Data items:
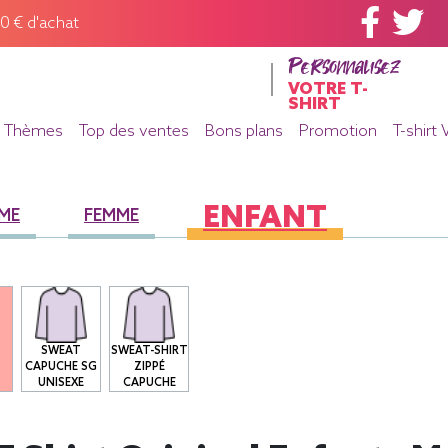
60 € d'achat
Personnalisez
VOTRE T-
SHIRT
Thèmes
Top des ventes
Bons plans
Promotion
T-shirt 
ENFANT
ME
FEMME
SWEAT
SWEAT-SHIRT
S
CAPUCHE SG
ZIPPÉ
S
UNISEXE
CAPUCHE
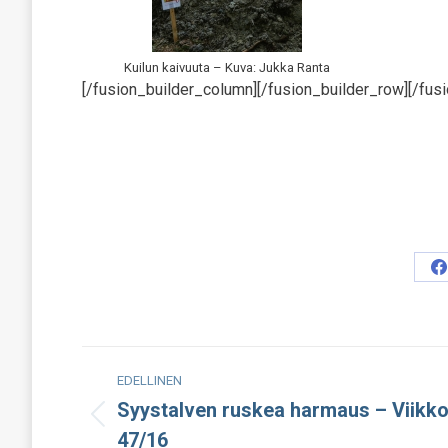
Kuilun kaivuuta – Kuva: Jukka Ranta
[/fusion_builder_column][/fusion_builder_row][/fusi
S
o
F
Post
EDELLINEN
navigation
Syystalven ruskea harmaus – Viikk
Edellinen
47/16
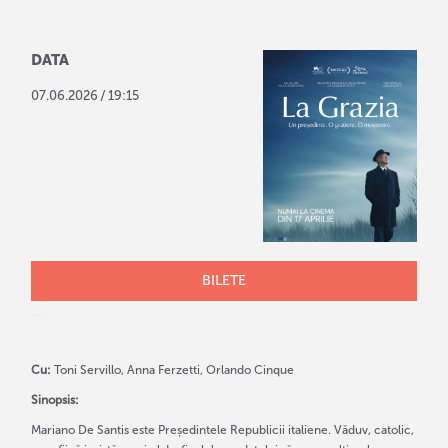
DATA
/
07
.
06
.
2026
19:15
BILETE
Cu:
Toni Servillo, Anna Ferzetti, Orlando Cinque
Sinopsis:
Mariano De Santis este Președintele Republicii italiene. Văduv, catolic,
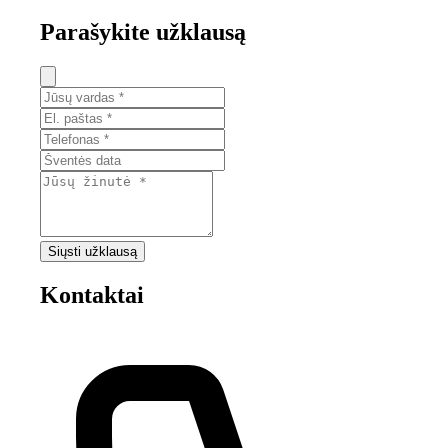
Parašykite užklausą
Siųsti užklausą
Kontaktai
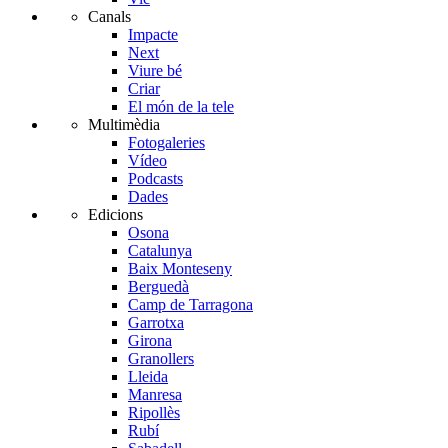
Canals
Impacte
Next
Viure bé
Criar
El món de la tele
Multimèdia
Fotogaleries
Vídeo
Podcasts
Dades
Edicions
Osona
Catalunya
Baix Monteseny
Berguedà
Camp de Tarragona
Garrotxa
Girona
Granollers
Lleida
Manresa
Ripollès
Rubí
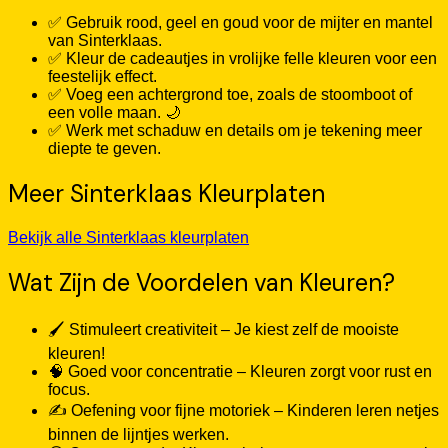
✅ Gebruik rood, geel en goud voor de mijter en mantel
van Sinterklaas.
✅ Kleur de cadeautjes in vrolijke felle kleuren voor een
feestelijk effect.
✅ Voeg een achtergrond toe, zoals de stoomboot of
een volle maan. 🌙
✅ Werk met schaduw en details om je tekening meer
diepte te geven.
Meer Sinterklaas Kleurplaten
Bekijk alle Sinterklaas kleurplaten
Wat Zijn de Voordelen van Kleuren?
🖌️ Stimuleert creativiteit – Je kiest zelf de mooiste
kleuren!
🧠 Goed voor concentratie – Kleuren zorgt voor rust en
focus.
✍️ Oefening voor fijne motoriek – Kinderen leren netjes
binnen de lijntjes werken.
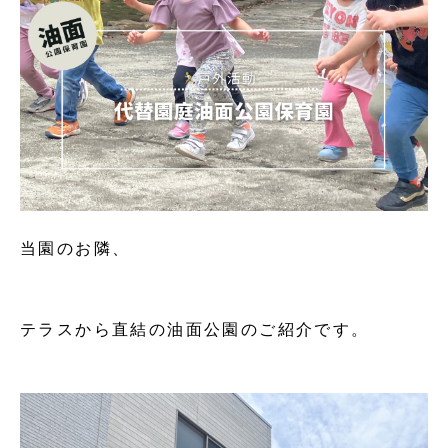
当園のお隣、
テラスから直結の油面公園のご紹介です。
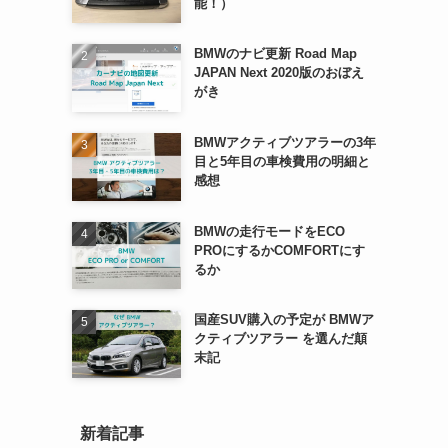
能！）
BMWのナビ更新 Road Map
JAPAN Next 2020版のおぼえ
がき
BMWアクティブツアラーの3年
目と5年目の車検費用の明細と
感想
BMWの走行モードをECO
PROにするかCOMFORTにす
るか
国産SUV購入の予定が BMWア
クティブツアラー を選んだ顛
末記
新着記事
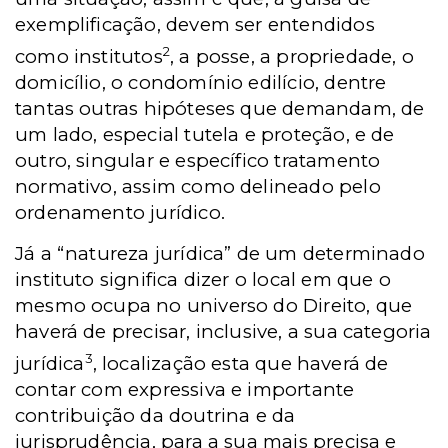
exemplificação, devem ser entendidos
2
como institutos
, a posse, a propriedade, o
domicílio, o condomínio edilício, dentre
tantas outras hipóteses que demandam, de
um lado, especial tutela e proteção, e de
outro, singular e específico tratamento
normativo, assim como delineado pelo
ordenamento jurídico.
Já a “natureza jurídica” de um determinado
instituto significa dizer o local em que o
mesmo ocupa no universo do Direito, que
haverá de precisar, inclusive, a sua categoria
3
jurídica
, localização esta que haverá de
contar com expressiva e importante
contribuição da doutrina e da
jurisprudência, para a sua mais precisa e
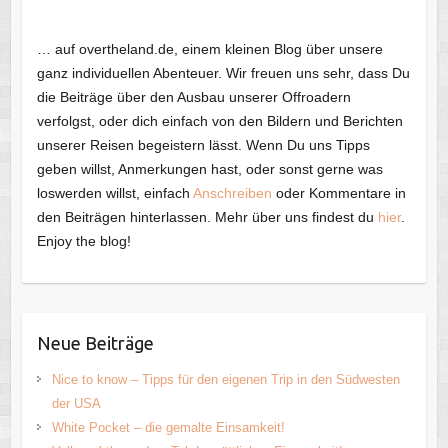
… auf overtheland.de, einem kleinen Blog über unsere
ganz individuellen Abenteuer. Wir freuen uns sehr, dass Du
die Beiträge über den Ausbau unserer Offroadern
verfolgst, oder dich einfach von den Bildern und Berichten
unserer Reisen begeistern lässt. Wenn Du uns Tipps
geben willst, Anmerkungen hast, oder sonst gerne was
loswerden willst, einfach
Anschreiben
oder Kommentare in
den Beiträgen hinterlassen. Mehr über uns findest du
hier
.
Enjoy the blog!
Neue Beiträge
Nice to know – Tipps für den eigenen Trip in den Südwesten
der USA
White Pocket – die gemalte Einsamkeit!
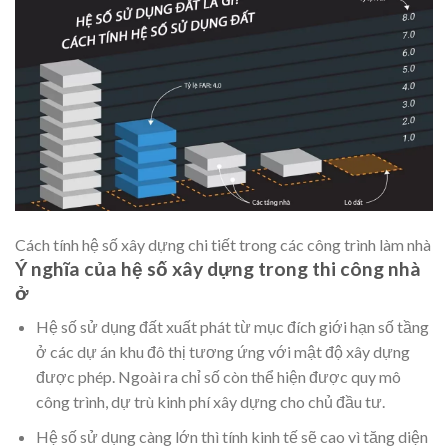
Cách tính hệ số xây dựng chi tiết trong các công trình làm nhà
Ý nghĩa của hệ số xây dựng trong thi công nhà
ở
Hệ số sử dụng đất xuất phát từ mục đích giới hạn số tầng
ở các dự án khu đô thị tương ứng với mật độ xây dựng
được phép. Ngoài ra chỉ số còn thể hiện được quy mô
công trình, dự trù kinh phí xây dựng cho chủ đầu tư.
Hệ số sử dụng càng lớn thì tính kinh tế sẽ cao vì tăng diện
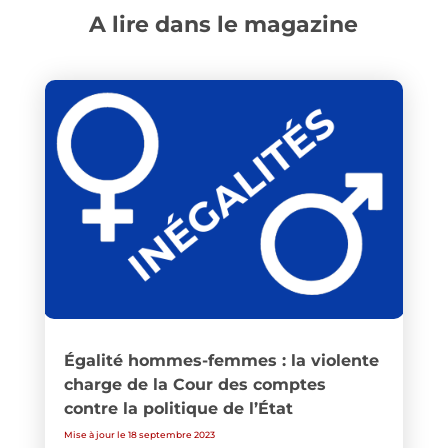
A lire dans le magazine
Égalité hommes-femmes : la violente
charge de la Cour des comptes
contre la politique de l’État
Mise à jour le 18 septembre 2023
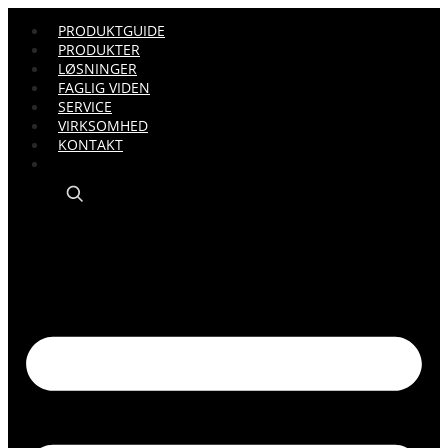
PRODUKTGUIDE
PRODUKTER
LØSNINGER
FAGLIG VIDEN
SERVICE
VIRKSOMHED
KONTAKT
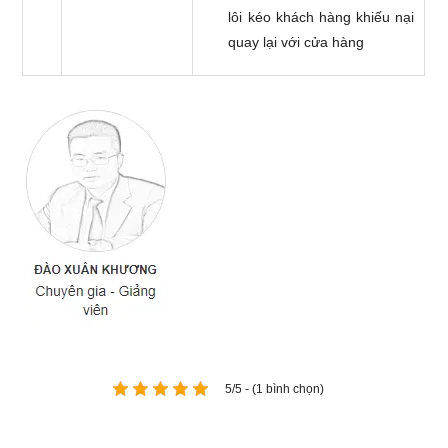
lôi kéo khách hàng khiếu nại
quay lại với cửa hàng
5/5 - (1 bình chọn)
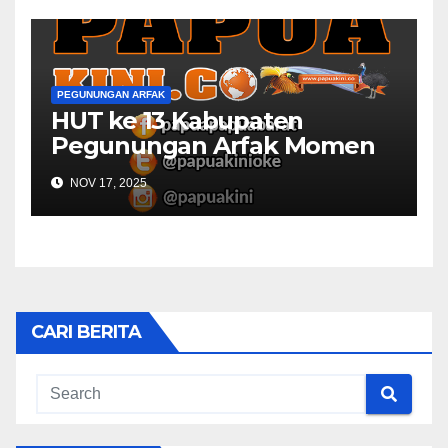
PEGUNUNGAN ARFAK
HUT ke 13 Kabupaten
Pegunungan Arfak Momen
Emas Refleksi dan
NOV 17, 2025
Komitmen Pembangunan
CARI BERITA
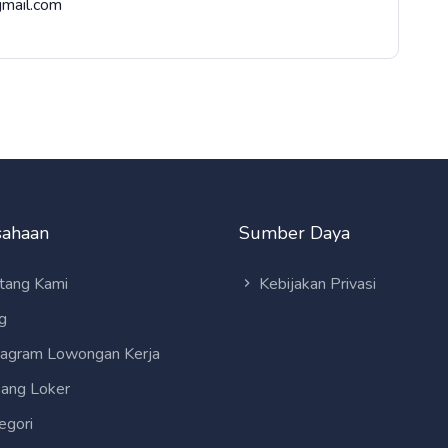
@gmail.com
sahaan
Sumber Daya
tang Kami
Kebijakan Privasi
g
tagram Lowongan Kerja
ang Loker
egori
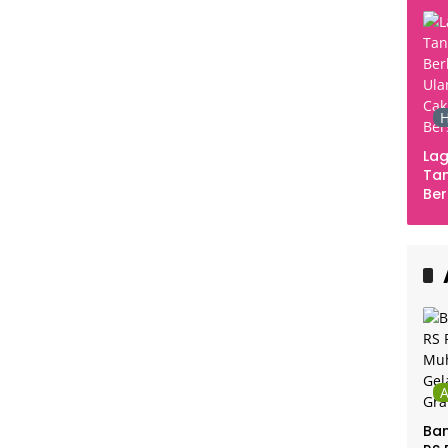
H
Lag
Tan
Ber
Ula
Ca
Ber
Ban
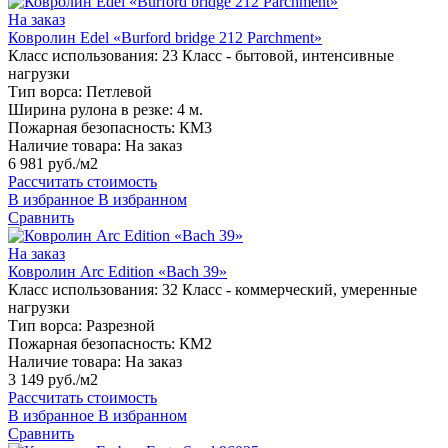
На заказ
Ковролин Edel «Burford bridge 212 Parchment»
Класс использования:
23 Класс - бытовой, интенсивные
нагрузки
Тип ворса:
Петлевой
Ширина рулона в резке:
4 м.
Пожарная безопасность:
КМ3
Наличие товара:
На заказ
6 981 руб./м2
Рассчитать стоимость
В избранное
В избранном
Сравнить
На заказ
Ковролин Arc Edition «Bach 39»
Класс использования:
32 Класс - коммерческий, умеренные
нагрузки
Тип ворса:
Разрезной
Пожарная безопасность:
КМ2
Наличие товара:
На заказ
3 149 руб./м2
Рассчитать стоимость
В избранное
В избранном
Сравнить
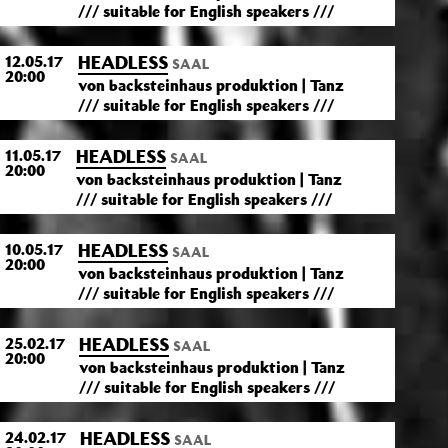
/// suitable for English speakers ///
HEADLESS
12.05.17
SAAL
20:00
von backsteinhaus produktion | Tanz
/// suitable for English speakers ///
HEADLESS
11.05.17
SAAL
20:00
von backsteinhaus produktion | Tanz
/// suitable for English speakers ///
HEADLESS
10.05.17
SAAL
20:00
von backsteinhaus produktion | Tanz
/// suitable for English speakers ///
HEADLESS
25.02.17
SAAL
20:00
von backsteinhaus produktion | Tanz
/// suitable for English speakers ///
HEADLESS
24.02.17
SAAL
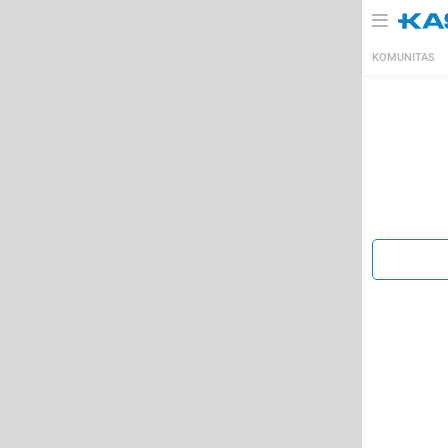
KOMUNITAS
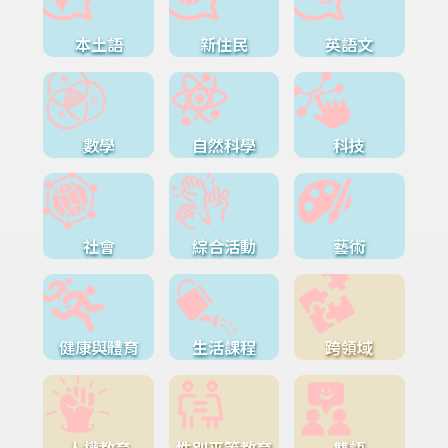
本土語
新住民
英語文
數學
自然科學
科技
社會
綜合活動
藝術
健康與體育
生活課程
跨領域
人權教育
性別平等教育
雙語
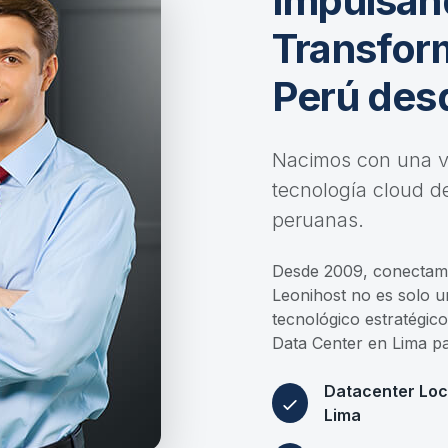
Impulsan
Transform
Perú des
Nacimos con una vi
tecnología cloud d
peruanas.
Desde 2009, conectamo
Leonihost no es solo u
tecnológico estratégic
Data Center en Lima pa
Datacenter Loc
Lima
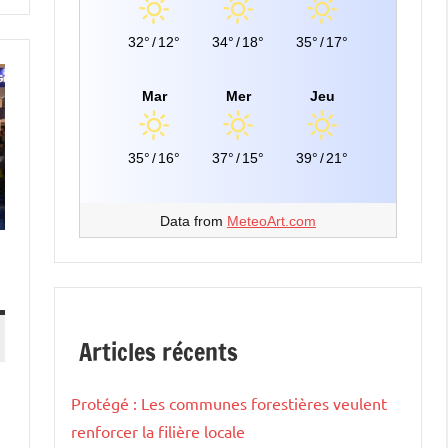
32°
/
12°
34°
/
18°
35°
/
17°
Mar
Mer
Jeu
35°
/
16°
37°
/
15°
39°
/
21°
Data from
MeteoArt.com
Articles récents
Protégé : Les communes forestières veulent
renforcer la filière locale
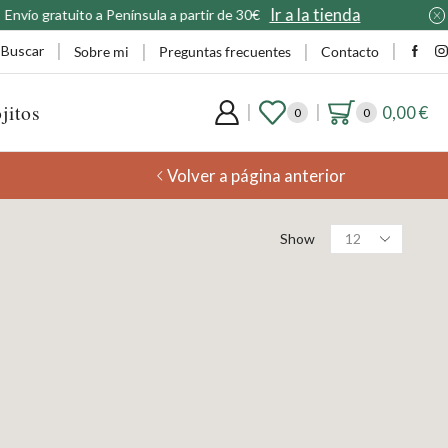
Buscar
Sobre mi
Preguntas frecuentes
Contacto
jitos
0,00
€
0
0
Volver a página anterior
Products
Show
per
page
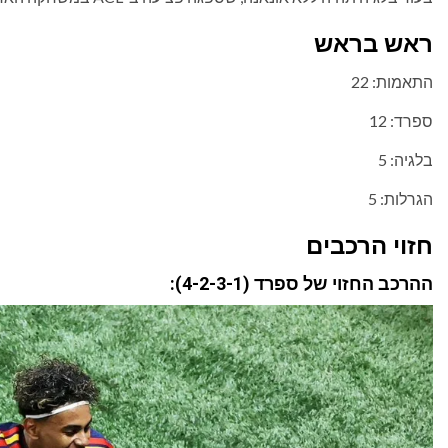
ראש בראש
התאמות: 22
ספרד: 12
בלגיה: 5
הגרלות: 5
חזוי הרכבים
ההרכב החזוי של ספרד (4-2-3-1):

→ Problem statement:
Once a line of the records is found to contain "tính", copy it out.

→ Exercise output:
Cách tính hệ số xây dựng chi tiết trong các công trình làm nhà
Hệ số sử dụng càng lớn thì tính kinh tế sẽ cao vì tăng diện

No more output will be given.